Using zero-downtime patching

Performing upgrades for Aurora MySQL DB clusters involves the possibility of an outage when the database is shut down and while it's being upgraded. By default, if you start the upgrade while the database is busy, you lose all the connections and transactions that the DB cluster is processing. If you wait until the database is idle to perform the upgrade, you might have to wait a long time.

The zero-downtime patching (ZDP) feature attempts, on a best-effort basis, to preserve client connections through an Aurora MySQL upgrade. If ZDP completes successfully, application sessions are preserved and the database engine restarts while the upgrade is in progress. The database engine restart can cause a drop in throughput lasting for a few seconds to approximately one minute.

ZDP doesn't apply to the following:

  • Operating system (OS) patches and upgrades

  • Major version upgrades

ZDP is available for all supported Aurora MySQL versions and DB instance classes.

ZDP isn't supported for Aurora Serverless v1 or Aurora global databases.

Note

We recommend using the T DB instance classes only for development and test servers, or other non-production servers. For more details on the T instance classes, see Using T instance classes for development and testing.

You can see metrics of important attributes during ZDP in the MySQL error log. You can also see information about when Aurora MySQL uses ZDP or chooses not to use ZDP on the Events page in the AWS Management Console.

In Aurora MySQL version 2.10 and higher and version 3, Aurora can perform a zero-downtime patch whether or not binary log replication is enabled. If binary log replication is enabled, Aurora MySQL automatically drops the connection to the binlog target during a ZDP operation. Aurora MySQL automatically reconnects to the binlog target and resumes replication after the restart finishes.

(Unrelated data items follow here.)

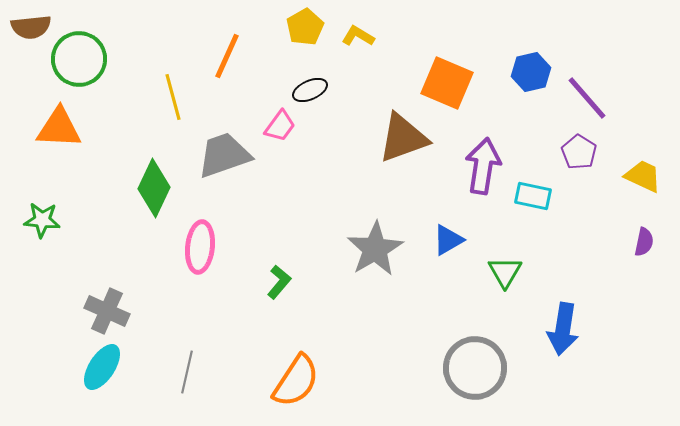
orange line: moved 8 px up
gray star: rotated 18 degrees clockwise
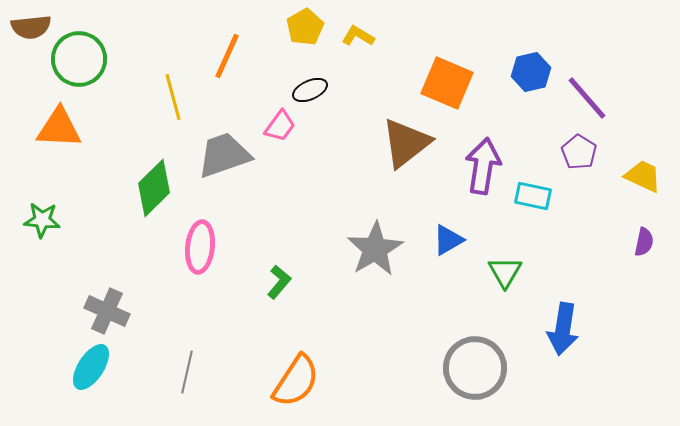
brown triangle: moved 3 px right, 5 px down; rotated 18 degrees counterclockwise
green diamond: rotated 20 degrees clockwise
cyan ellipse: moved 11 px left
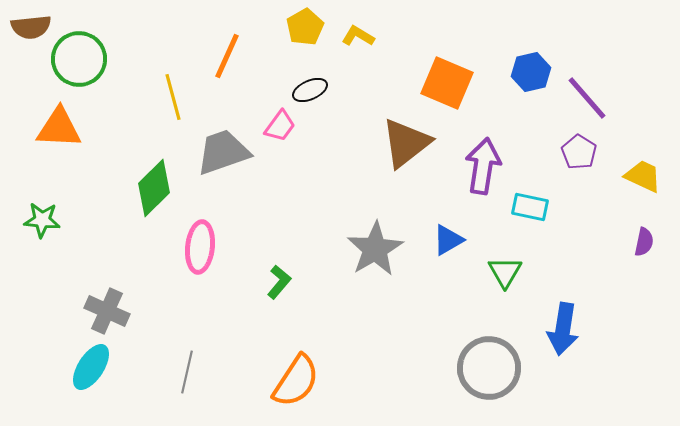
gray trapezoid: moved 1 px left, 3 px up
cyan rectangle: moved 3 px left, 11 px down
gray circle: moved 14 px right
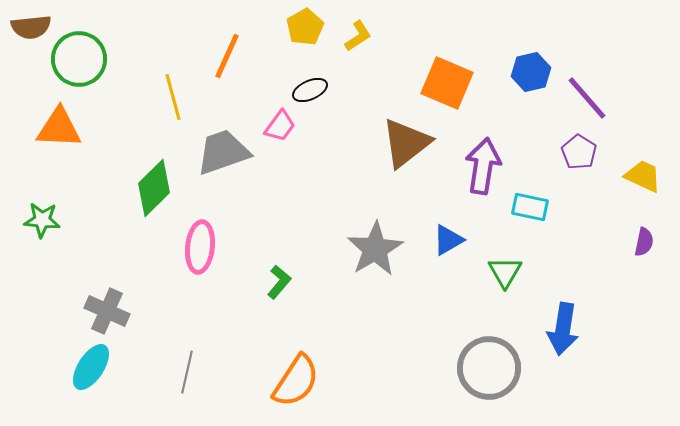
yellow L-shape: rotated 116 degrees clockwise
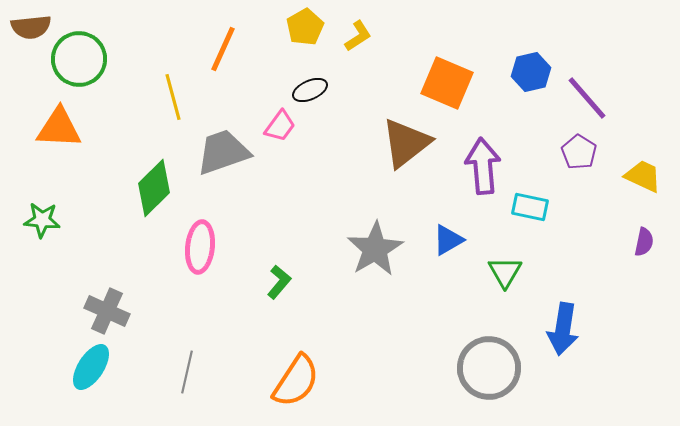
orange line: moved 4 px left, 7 px up
purple arrow: rotated 14 degrees counterclockwise
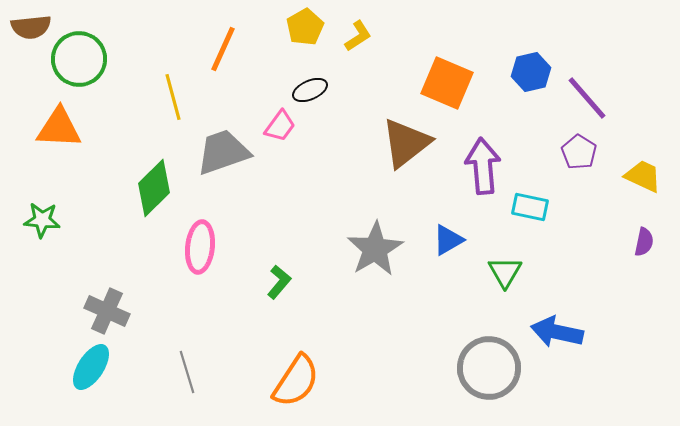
blue arrow: moved 6 px left, 3 px down; rotated 93 degrees clockwise
gray line: rotated 30 degrees counterclockwise
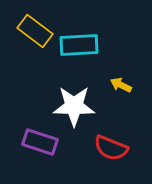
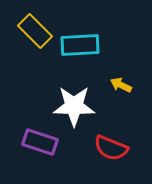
yellow rectangle: rotated 8 degrees clockwise
cyan rectangle: moved 1 px right
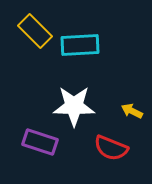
yellow arrow: moved 11 px right, 26 px down
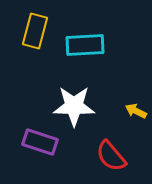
yellow rectangle: rotated 60 degrees clockwise
cyan rectangle: moved 5 px right
yellow arrow: moved 4 px right
red semicircle: moved 8 px down; rotated 28 degrees clockwise
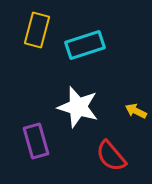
yellow rectangle: moved 2 px right, 1 px up
cyan rectangle: rotated 15 degrees counterclockwise
white star: moved 4 px right, 1 px down; rotated 15 degrees clockwise
purple rectangle: moved 4 px left, 1 px up; rotated 56 degrees clockwise
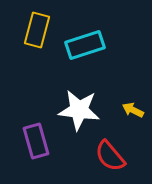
white star: moved 1 px right, 3 px down; rotated 9 degrees counterclockwise
yellow arrow: moved 3 px left, 1 px up
red semicircle: moved 1 px left
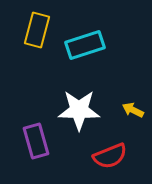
white star: rotated 6 degrees counterclockwise
red semicircle: rotated 72 degrees counterclockwise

ZDP also works in combination with the reboot enhancements in Aurora MySQL 2.10 and higher. Patching the writer DB instance automatically patches readers at the same time. After performing the patch, Aurora restores the connections on both the writer and reader DB instances. Before Aurora MySQL 2.10, ZDP applies only to the writer DB instance of a cluster.

ZDP might not complete successfully under the following conditions:

  • Long-running queries or transactions are in progress. If Aurora can perform ZDP in this case, any open transactions are canceled but their connections are retained.

  • Temporary tables, user locks, or table locks are in use, for example while data definition language (DDL) statements run. Aurora drops these connections.

  • Pending parameter changes exist.

If no suitable time window for performing ZDP becomes available because of one or more of these conditions, patching reverts to the standard behavior.

Note

For Aurora MySQL version 2 lower than 2.11.0 and version 3 lower than 3.04.0, ZDP might not complete successfully when there are open Secure Socket Layer (SSL) or Transport Layer Security (TLS) connections.

Although connections remain intact following a successful ZDP operation, some variables and features are reinitialized. The following kinds of information aren't preserved through a restart caused by zero-downtime patching:

  • Global variables. Aurora restores session variables, but it doesn't restore global variables after the restart.

  • Status variables. In particular, the uptime value reported by the engine status is reset after a restart that uses the ZDR or ZDP mechanisms.

  • LAST_INSERT_ID.

  • In-memory auto_increment state for tables. The in-memory auto-increment state is reinitialized. For more information about auto-increment values, see MySQL Reference Manual.

  • Diagnostic information from INFORMATION_SCHEMA and PERFORMANCE_SCHEMA tables. This diagnostic information also appears in the output of commands such as SHOW PROFILE and SHOW PROFILES.

The following activities related to zero-downtime restart are reported on the Events page:

  • Attempting to upgrade the database with zero downtime.

  • Attempting to upgrade the database with zero downtime finished. The event reports how long the process took. The event also reports how many connections were preserved during the restart and how many connections were dropped. You can consult the database error log to see more details about what happened during the restart.